In the next article “GCP Infrastructure & Authentication”, I will show you how to configure Google authentication so that a Python script will run locally, in a local Docker container, and on the Google Cloud Platform in a VM using a user-managed service account and impersonation.
The next two topics in this article provide reference information for the subsequent articles.
Project Constants
Below are the various constants that will be referenced in the articles that follow.
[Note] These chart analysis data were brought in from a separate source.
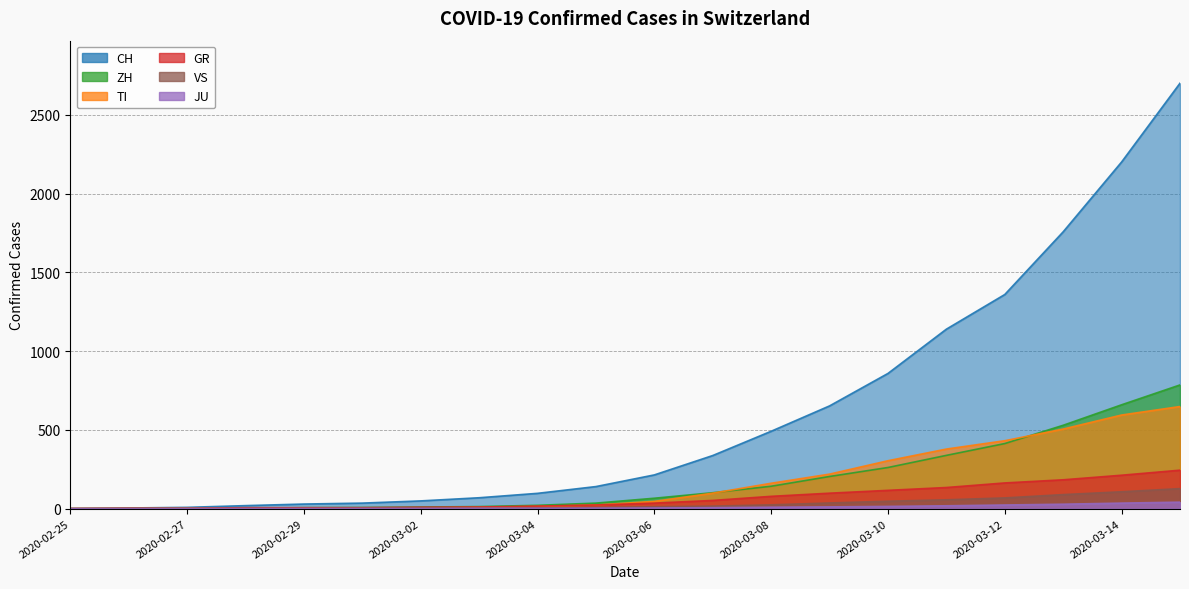

Rank the series by their maximum value, from highest to lowest.

CH, ZH, TI, GR, VS, JU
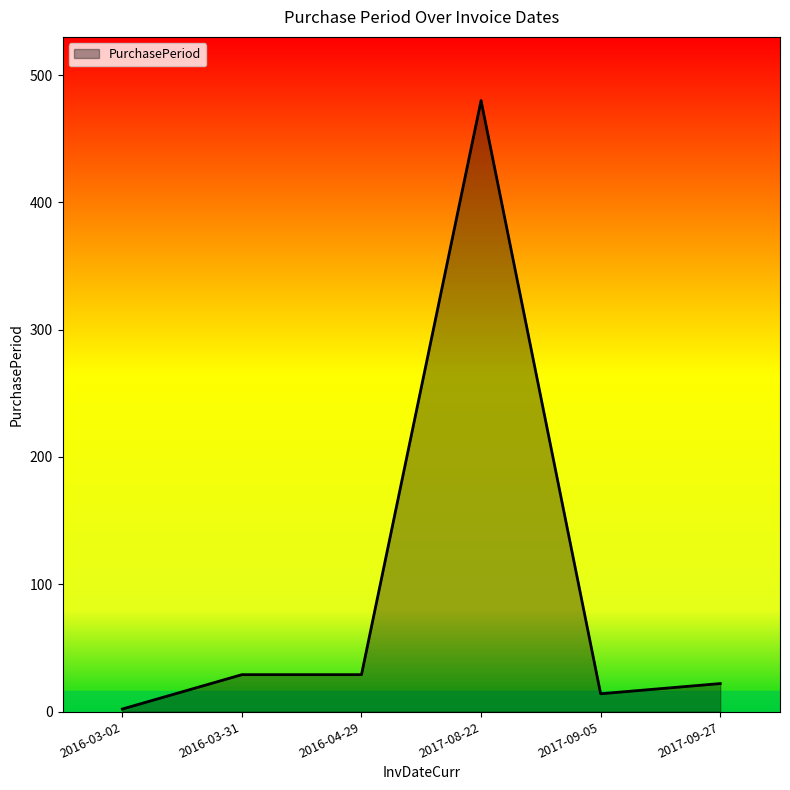

What is the change in value from 2016-03-02 to 2017-09-05?

+12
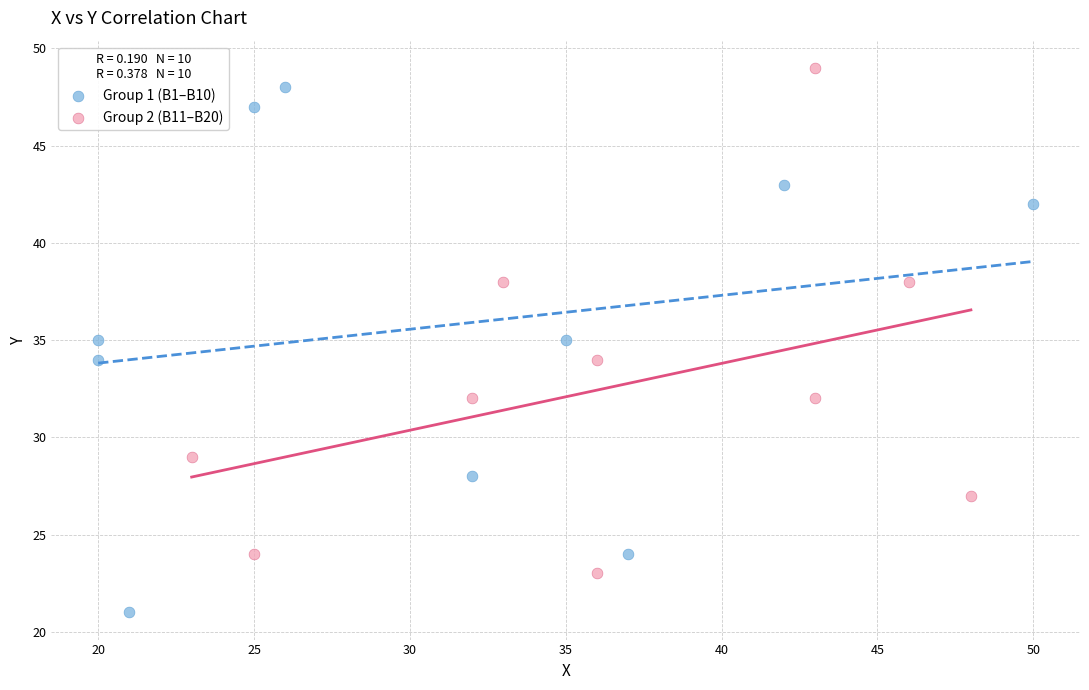

Which series reaches the minimum Y coordinate?

Group 1 (B1–B10)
Adding a semantic versioning reference to the PROJECT_ID (v0–0) allows you to easily delete a complete project, and create another new project.
Python version: 3.12.x
PROJECT_ID: data-platform-v0-0
GCP Region: us-east4
User Account: username@gmail.com
Service Account: svc-act-pubsub@data-platform-v0-0.iam.gserviceaccount.com
(the prefix for the above is "svc-act-pubsub")
TOPIC_ID: streaming_data_packet_topic
SUBSCRIPTION_ID: streaming_data_packet_subscription
Google Artifacts Registy repository: repo-data-platform
Google Run Jobs:
data-platform-pub-run-job
data-platform-sub-run-job
BigQuery:
DATASET_ID: ds_data_platform
TABLE_ID: tbl_pubsub
Related Links
Google Cloud Resource Hierarchy
Google Cloud APIs, Project REST API,
GCP geographic management of data
Google Cloud setup checklist
Terminology
API — Application Programming Interface.
AWS — Amazon Web Services provides SaaS such as storage (S3) and computing (EC2).